## [Exercise instructions]
(A) Answer these questions about the Perl forum reply on counting repeated numbers, one answer per line, marked the same way.
(i) Whom does the quoted message greet?
(ii) What time and date appear in the line introducing the quoted message?
(iii) According to the reply, what is unnecessary before incrementing a hash element?
(B) Write what comes next in the Perl forum reply on counting repeated numbers, starting right after its last line.

RE: Regular Expression

[Mike G]

At 05:59 PM 05/05/2002, you wrote:
>Hi Steve,
>
>This may not be the most eficient way, but it seems to work.
>
>Someone will undoubtedly offer another (probably better) way to do it.

This is good, but more than necessary...

>Toby
>
><snip>
>my @numbers = qw(01 02 03 03 05 08 09 12 14 13 11 18 17 12 15 16 15 16 12 13
>14 16 17 22 23 24 25 25 23 22 21 20);
>my %counts;


for my $num ( @numbers ) {
        $counts{$num}++;
}

for my $num ( sort keys %counts ) {
        print "There were $counts{$num} occurences of $num\n";
}

Notably, no need to check for the existence of the hash element before incrementing 
it, even with strict.

>&occur_in_array(\@numbers);
>
>sub occur_in_array
>{
>        my $aRef = shift;
>        
>        foreach (@$aRef)
>        {
>                if (!exists($counts{$_}))
>                {
>                        $counts{$_} = 1;
>                }
>                else
>                {
>                        $counts{$_}++;
>                }
>        }
>        
>}
>
>while (($key,$value) = each %counts)

## [Dataset]
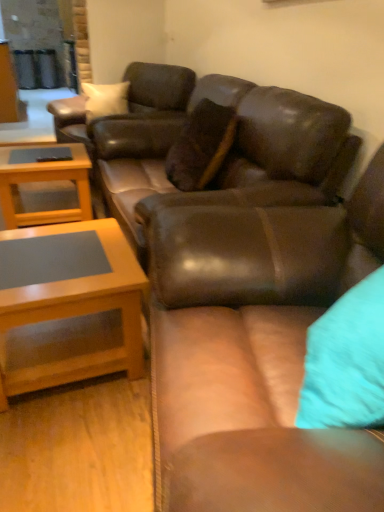
Question: In the image, is leather couch at center, marked as the 1th studio couch in a front-to-back arrangement, on the left side or the right side of light brown wood coffee table at lower left, acting as the second coffee table starting from the back?

Choices:
 (A) right
 (B) left

Answer: (A)

Question: Is leather couch at center, marked as the 1th studio couch in a front-to-back arrangement, wider or thinner than light brown wood coffee table at lower left, the first coffee table positioned from the front?

Choices:
 (A) thin
 (B) wide

Answer: (B)

Question: Which of these objects is positioned farthest from the light brown wood coffee table at lower left, acting as the second coffee table starting from the back?

Choices:
 (A) matte brown leather couch at center, which is the 1th studio couch from back to front
 (B) brown leather swivel chair at center
 (C) light brown wood coffee table at left, placed as the first coffee table when sorted from back to front
 (D) leather couch at center, marked as the 1th studio couch in a front-to-back arrangement

Answer: (B)

Question: Which of these objects is positioned farthest from the matte brown leather couch at center, which is the 1th studio couch from back to front?

Choices:
 (A) light brown wood coffee table at lower left, the 2th coffee table when ordered from top to bottom
 (B) brown leather swivel chair at center
 (C) light brown wood coffee table at left, placed as the first coffee table when sorted from back to front
 (D) leather couch at center, placed as the second studio couch when sorted from back to front

Answer: (D)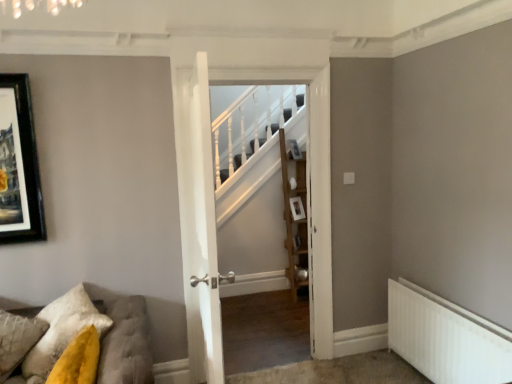
Question: Is tufted fabric sofa at lower left facing towards white wooden door at center, which is counted as the 2th door, starting from the front?

Choices:
 (A) no
 (B) yes

Answer: (A)

Question: Does tufted fabric sofa at lower left have a larger size compared to white wooden door at center, which is the 1th door in back-to-front order?

Choices:
 (A) no
 (B) yes

Answer: (B)

Question: Does tufted fabric sofa at lower left appear on the left side of white wooden door at center, which is the 1th door in back-to-front order?

Choices:
 (A) yes
 (B) no

Answer: (A)

Question: Considering the relative sizes of tufted fabric sofa at lower left and white wooden door at center, which is the 1th door in back-to-front order, in the image provided, is tufted fabric sofa at lower left wider than white wooden door at center, which is the 1th door in back-to-front order,?

Choices:
 (A) no
 (B) yes

Answer: (B)

Question: From a real-world perspective, is tufted fabric sofa at lower left beneath white wooden door at center, which is the 1th door in back-to-front order?

Choices:
 (A) yes
 (B) no

Answer: (A)

Question: From the image's perspective, is tufted fabric sofa at lower left above or below white wooden door at center, the 1th door when ordered from front to back?

Choices:
 (A) below
 (B) above

Answer: (A)

Question: Choose the correct answer: Is tufted fabric sofa at lower left inside white wooden door at center, which ranks as the second door in back-to-front order, or outside it?

Choices:
 (A) inside
 (B) outside

Answer: (B)

Question: From a real-world perspective, is tufted fabric sofa at lower left above or below white wooden door at center, which ranks as the second door in back-to-front order?

Choices:
 (A) above
 (B) below

Answer: (B)

Question: Is tufted fabric sofa at lower left bigger or smaller than white wooden door at center, which ranks as the second door in back-to-front order?

Choices:
 (A) small
 (B) big

Answer: (B)

Question: From the image's perspective, is textured yellow pillow at lower left positioned above or below white metallic radiator at lower right?

Choices:
 (A) below
 (B) above

Answer: (B)

Question: Considering the positions of textured yellow pillow at lower left and white metallic radiator at lower right in the image, is textured yellow pillow at lower left bigger or smaller than white metallic radiator at lower right?

Choices:
 (A) small
 (B) big

Answer: (B)

Question: From a real-world perspective, is textured yellow pillow at lower left physically located above or below white metallic radiator at lower right?

Choices:
 (A) above
 (B) below

Answer: (A)

Question: Is textured yellow pillow at lower left spatially inside white metallic radiator at lower right, or outside of it?

Choices:
 (A) inside
 (B) outside

Answer: (B)

Question: Considering the relative positions of white wooden door at center, which ranks as the second door in back-to-front order, and wooden shelf at center in the image provided, is white wooden door at center, which ranks as the second door in back-to-front order, to the left or to the right of wooden shelf at center?

Choices:
 (A) left
 (B) right

Answer: (A)

Question: From the image's perspective, is white wooden door at center, the 1th door when ordered from front to back, above or below wooden shelf at center?

Choices:
 (A) below
 (B) above

Answer: (A)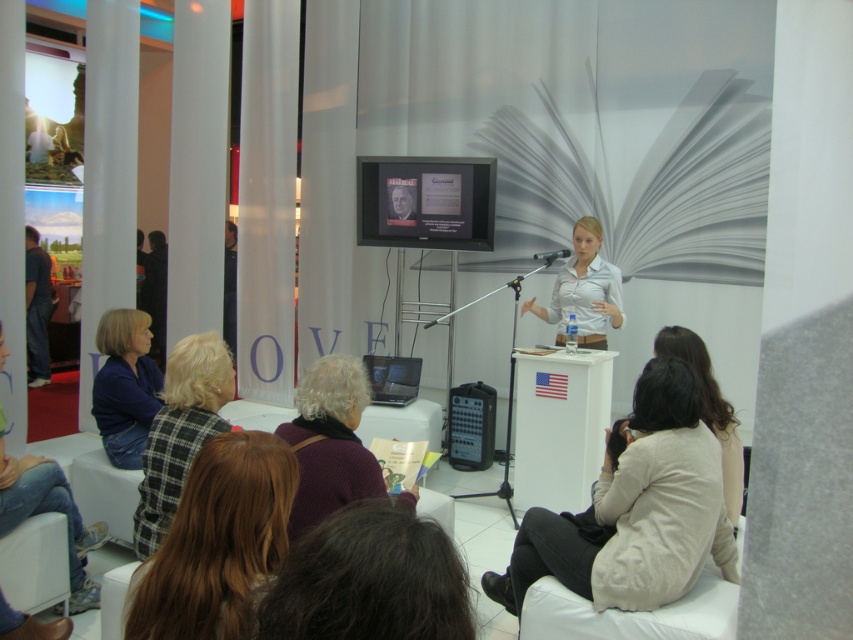
You are organizing a photo shoot and need to place two jackets in the scene. The blue fabric jacket at lower left and the dark fabric jacket at left must be positioned according to their sizes. Which jacket should you place first if you want to ensure both fit in the available space?

The blue fabric jacket at lower left occupies less space than the dark fabric jacket at left, so you should place the larger dark fabric jacket at left first to ensure both fit in the available space.

You are an event organizer who needs to arrange a photo shoot for the speaker. The photographer wants to ensure that both the light beige sweater at lower right and the dark fabric jacket at left are visible in the final shot. Based on their current positions, is there a way to frame the shot so both items are fully visible without any obstruction?

The light beige sweater at lower right is in front of the dark fabric jacket at left, so to ensure both are fully visible, the photographer should position the camera at an angle where the light beige sweater at lower right does not block the view of the dark fabric jacket at left. This can be achieved by adjusting the camera angle slightly to the side or moving the speaker slightly so both items are in clear view.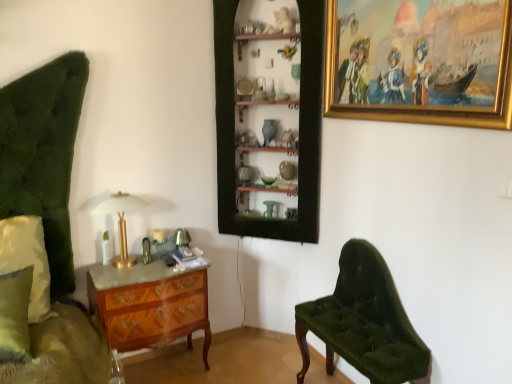
Question: Does green fabric pillow at left have a greater height compared to wooden marquetry chest of drawers at lower left?

Choices:
 (A) yes
 (B) no

Answer: (B)

Question: Is the depth of green fabric pillow at left greater than that of wooden marquetry chest of drawers at lower left?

## [Results for each task]
(A)
(i) Steve
(ii) 05:59 PM 05/05/2002
(iii) Checking for the existence of the hash element, even with strict

(B)
>{
>        print "$key = $value\n";
>}
></snip>
>
>-----Original Message-----
>From: steve silvers [mailto:[EMAIL PROTECTED]]
>Sent: Monday, May 06, 2002 10:51 AM
>To: [EMAIL PROTECTED]
>Subject: Regular Expression
>
>
>I have seen a couple of good regular expression questions asked and 
>answered. Now I have a question. This is probably easy but i'm stuck on it. 
>All I want to do is take.
>
>
>my @numbers = 
>(01,02,03,03,05,08,09,12,14,13,11,18,17,12,15,16,15,16,12,13,14,16,17,22,23,
>24,25,25,23,22,21,20); 
>  so on, could be up to 99. Read them in and get a count of all the numbers.
>
>How many 01 or 17 or 22 there are in the array. I saw an answer for doing 
>this with single numbers such as 2897, but how with double numbers. The out 
>put i'm looking for is similar.
>
>one - however many times.
>two - however many times.
>...
>...
>twenty - however many times.
>...
>...
>
>You get the picture :-)
>
>Any help would be great.
>Thanks in advance. Steve.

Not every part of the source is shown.